MATERIAL SHOWN START

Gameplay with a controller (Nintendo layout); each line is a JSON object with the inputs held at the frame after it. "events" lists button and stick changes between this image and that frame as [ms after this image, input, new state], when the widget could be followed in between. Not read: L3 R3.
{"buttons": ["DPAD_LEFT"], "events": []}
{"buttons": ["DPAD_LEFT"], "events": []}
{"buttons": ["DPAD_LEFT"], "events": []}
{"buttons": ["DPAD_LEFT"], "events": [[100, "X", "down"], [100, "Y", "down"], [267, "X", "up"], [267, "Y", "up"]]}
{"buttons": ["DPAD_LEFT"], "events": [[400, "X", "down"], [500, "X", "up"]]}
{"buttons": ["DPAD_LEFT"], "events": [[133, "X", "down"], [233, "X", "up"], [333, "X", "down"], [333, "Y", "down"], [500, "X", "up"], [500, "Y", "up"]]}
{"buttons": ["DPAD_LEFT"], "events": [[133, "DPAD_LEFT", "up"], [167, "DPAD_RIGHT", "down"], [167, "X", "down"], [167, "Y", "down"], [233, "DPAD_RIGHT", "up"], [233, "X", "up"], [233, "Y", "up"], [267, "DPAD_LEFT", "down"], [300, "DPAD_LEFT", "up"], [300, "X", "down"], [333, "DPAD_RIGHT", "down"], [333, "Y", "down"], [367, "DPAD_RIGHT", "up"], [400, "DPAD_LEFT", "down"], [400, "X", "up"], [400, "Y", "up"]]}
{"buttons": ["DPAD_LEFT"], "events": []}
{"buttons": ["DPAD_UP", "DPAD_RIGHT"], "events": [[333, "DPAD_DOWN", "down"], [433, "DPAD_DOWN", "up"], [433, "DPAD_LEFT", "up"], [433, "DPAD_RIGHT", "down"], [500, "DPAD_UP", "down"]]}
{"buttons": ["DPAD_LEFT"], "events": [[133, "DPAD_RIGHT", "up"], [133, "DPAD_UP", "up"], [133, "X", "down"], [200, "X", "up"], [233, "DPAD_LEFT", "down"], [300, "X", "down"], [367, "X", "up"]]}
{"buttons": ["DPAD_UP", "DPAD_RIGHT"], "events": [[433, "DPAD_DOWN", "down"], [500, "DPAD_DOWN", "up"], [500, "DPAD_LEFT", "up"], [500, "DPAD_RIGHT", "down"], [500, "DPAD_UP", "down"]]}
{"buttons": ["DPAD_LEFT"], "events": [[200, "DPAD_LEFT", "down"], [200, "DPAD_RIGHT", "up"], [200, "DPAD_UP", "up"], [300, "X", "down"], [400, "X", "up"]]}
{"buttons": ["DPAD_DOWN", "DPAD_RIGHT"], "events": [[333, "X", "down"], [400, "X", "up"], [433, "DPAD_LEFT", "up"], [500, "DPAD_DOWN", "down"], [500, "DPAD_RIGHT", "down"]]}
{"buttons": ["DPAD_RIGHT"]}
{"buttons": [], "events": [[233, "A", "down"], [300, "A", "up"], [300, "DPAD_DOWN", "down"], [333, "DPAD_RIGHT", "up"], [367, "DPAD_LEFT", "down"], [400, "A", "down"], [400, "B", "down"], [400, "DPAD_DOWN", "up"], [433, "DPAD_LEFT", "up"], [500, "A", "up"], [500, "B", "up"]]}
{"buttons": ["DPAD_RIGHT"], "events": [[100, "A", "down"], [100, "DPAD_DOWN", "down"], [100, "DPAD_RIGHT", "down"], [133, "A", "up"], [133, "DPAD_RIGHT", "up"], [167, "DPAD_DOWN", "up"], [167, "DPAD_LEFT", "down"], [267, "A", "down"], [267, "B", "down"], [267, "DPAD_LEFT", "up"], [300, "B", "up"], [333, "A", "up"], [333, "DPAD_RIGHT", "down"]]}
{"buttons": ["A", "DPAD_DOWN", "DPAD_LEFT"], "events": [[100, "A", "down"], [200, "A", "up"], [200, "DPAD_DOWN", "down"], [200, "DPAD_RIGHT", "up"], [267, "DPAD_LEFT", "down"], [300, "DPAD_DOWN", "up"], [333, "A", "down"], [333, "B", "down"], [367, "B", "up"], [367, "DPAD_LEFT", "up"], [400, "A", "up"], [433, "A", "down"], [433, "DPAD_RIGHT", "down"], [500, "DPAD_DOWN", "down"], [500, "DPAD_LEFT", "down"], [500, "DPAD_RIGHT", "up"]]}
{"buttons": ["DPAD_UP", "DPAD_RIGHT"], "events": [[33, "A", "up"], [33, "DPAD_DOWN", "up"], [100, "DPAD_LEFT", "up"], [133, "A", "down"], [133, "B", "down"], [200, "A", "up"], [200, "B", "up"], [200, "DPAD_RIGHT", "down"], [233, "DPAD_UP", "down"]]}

MATERIAL SHOWN END

Could the data above be set down exactly, in full?

_WRITTEN RESPONSE_
Gameplay with a controller (Nintendo layout); each line is a JSON object with the inputs held at the frame after it. "events" lists button and stick changes between this image and that frame as [ms after this image, input, new state], when the widget could be followed in between. Not read: L3 R3.
{"buttons": ["DPAD_LEFT"], "events": []}
{"buttons": ["DPAD_LEFT"], "events": []}
{"buttons": ["DPAD_LEFT"], "events": []}
{"buttons": ["DPAD_LEFT"], "events": [[100, "X", "down"], [100, "Y", "down"], [267, "X", "up"], [267, "Y", "up"]]}
{"buttons": ["DPAD_LEFT"], "events": [[400, "X", "down"], [500, "X", "up"]]}
{"buttons": ["DPAD_LEFT"], "events": [[133, "X", "down"], [233, "X", "up"], [333, "X", "down"], [333, "Y", "down"], [500, "X", "up"], [500, "Y", "up"]]}
{"buttons": ["DPAD_LEFT"], "events": [[133, "DPAD_LEFT", "up"], [167, "DPAD_RIGHT", "down"], [167, "X", "down"], [167, "Y", "down"], [233, "DPAD_RIGHT", "up"], [233, "X", "up"], [233, "Y", "up"], [267, "DPAD_LEFT", "down"], [300, "DPAD_LEFT", "up"], [300, "X", "down"], [333, "DPAD_RIGHT", "down"], [333, "Y", "down"], [367, "DPAD_RIGHT", "up"], [400, "DPAD_LEFT", "down"], [400, "X", "up"], [400, "Y", "up"]]}
{"buttons": ["DPAD_LEFT"], "events": []}
{"buttons": ["DPAD_UP", "DPAD_RIGHT"], "events": [[333, "DPAD_DOWN", "down"], [433, "DPAD_DOWN", "up"], [433, "DPAD_LEFT", "up"], [433, "DPAD_RIGHT", "down"], [500, "DPAD_UP", "down"]]}
{"buttons": ["DPAD_LEFT"], "events": [[133, "DPAD_RIGHT", "up"], [133, "DPAD_UP", "up"], [133, "X", "down"], [200, "X", "up"], [233, "DPAD_LEFT", "down"], [300, "X", "down"], [367, "X", "up"]]}
{"buttons": ["DPAD_UP", "DPAD_RIGHT"], "events": [[433, "DPAD_DOWN", "down"], [500, "DPAD_DOWN", "up"], [500, "DPAD_LEFT", "up"], [500, "DPAD_RIGHT", "down"], [500, "DPAD_UP", "down"]]}
{"buttons": ["DPAD_LEFT"], "events": [[200, "DPAD_LEFT", "down"], [200, "DPAD_RIGHT", "up"], [200, "DPAD_UP", "up"], [300, "X", "down"], [400, "X", "up"]]}
{"buttons": ["DPAD_DOWN", "DPAD_RIGHT"], "events": [[333, "X", "down"], [400, "X", "up"], [433, "DPAD_LEFT", "up"], [500, "DPAD_DOWN", "down"], [500, "DPAD_RIGHT", "down"]]}
{"buttons": ["DPAD_RIGHT"]}
{"buttons": [], "events": [[233, "A", "down"], [300, "A", "up"], [300, "DPAD_DOWN", "down"], [333, "DPAD_RIGHT", "up"], [367, "DPAD_LEFT", "down"], [400, "A", "down"], [400, "B", "down"], [400, "DPAD_DOWN", "up"], [433, "DPAD_LEFT", "up"], [500, "A", "up"], [500, "B", "up"]]}
{"buttons": ["DPAD_RIGHT"], "events": [[100, "A", "down"], [100, "DPAD_DOWN", "down"], [100, "DPAD_RIGHT", "down"], [133, "A", "up"], [133, "DPAD_RIGHT", "up"], [167, "DPAD_DOWN", "up"], [167, "DPAD_LEFT", "down"], [267, "A", "down"], [267, "B", "down"], [267, "DPAD_LEFT", "up"], [300, "B", "up"], [333, "A", "up"], [333, "DPAD_RIGHT", "down"]]}
{"buttons": ["A", "DPAD_DOWN", "DPAD_LEFT"], "events": [[100, "A", "down"], [200, "A", "up"], [200, "DPAD_DOWN", "down"], [200, "DPAD_RIGHT", "up"], [267, "DPAD_LEFT", "down"], [300, "DPAD_DOWN", "up"], [333, "A", "down"], [333, "B", "down"], [367, "B", "up"], [367, "DPAD_LEFT", "up"], [400, "A", "up"], [433, "A", "down"], [433, "DPAD_RIGHT", "down"], [500, "DPAD_DOWN", "down"], [500, "DPAD_LEFT", "down"], [500, "DPAD_RIGHT", "up"]]}
{"buttons": ["DPAD_UP", "DPAD_RIGHT"], "events": [[33, "A", "up"], [33, "DPAD_DOWN", "up"], [100, "DPAD_LEFT", "up"], [133, "A", "down"], [133, "B", "down"], [200, "A", "up"], [200, "B", "up"], [200, "DPAD_RIGHT", "down"], [233, "DPAD_UP", "down"]]}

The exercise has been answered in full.